0075, a saidera do domingo à noite


É noite de domingo e estou calmo. Nem me passa pela cabeça reler Anna Karênina.

Domingo à noite é um bom ambiente teatral pra você visitar seu museu de cera. É quase certo que encontrará todas suas peças nos lugares, imperturbadas. E não correrá o risco de deparar com algum desconhecido entrando ou saindo. Ou, o que seria muito pior, um conhecido.

Imagino que você tenha um museu de cera só seu. Um museu de cera interior. Que se cria quando você o inventa e deparece quando você o esquece.

Eu tenho.

Não, não me vanglorio disso. Por que o faria? Até concluo que os que não os têm sejam mais felizes.

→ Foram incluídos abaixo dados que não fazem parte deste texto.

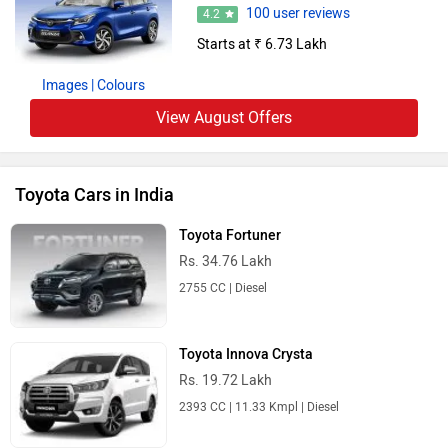
100 user reviews
4.2
Starts at ₹ 6.73 Lakh
Images
| Colours
View August Offers
Toyota Cars in India
Toyota Fortuner
Rs. 34.76 Lakh
2755 CC | Diesel
Toyota Innova Crysta
Rs. 19.72 Lakh
2393 CC | 11.33 Kmpl | Diesel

Se é que ser ou deixar de ser feliz significa alguma coisa.

Você por acaso é feliz?

Não, obviamente.

Se fosse, não teria um blog, nem estaria lendo um.

Se fosse, estaria lá fora sendo feliz. Pois é isso que os felizes fazem.


* * *


Aí é que entra o museu de cera. Uma, digamos, muleta, para os não felizes.

Eles, os do lado de lá, os felizes, fico cá a imaginar, que será que pensam quando saem à rua com seus totós cheios de raça?

Bem, em certos casos posso até deduzir. Pelo olhar medidor que me dirigem. Me estudando. Estudando minha Zezeí. Na certa, do alto dos seus lhasa apsos, desdenham por eu passear uma reles fox mestiça de chiuaua.

De qualquer modo, ter um museu de cera interior pode ser útil em situações como a que passo neste exato instante. Domingo à noite, noite de domingo (pois é, ainda não me decidi), sozinho com  minha fiel escudeira Zezeí, escutando ora James Taylor, ora Edvard Grieg, o mais surpreendente dos românticos.

Que faria agora sem meu museu de cera interior?

Bem, eu sei a resposta, você sabe a resposta.

Lá fora no mundo real já andei todas as ruas, fui a todos os lugares, perambulei feito um demônio e cansei. Não há coisa alguma que me reste ver. E viver.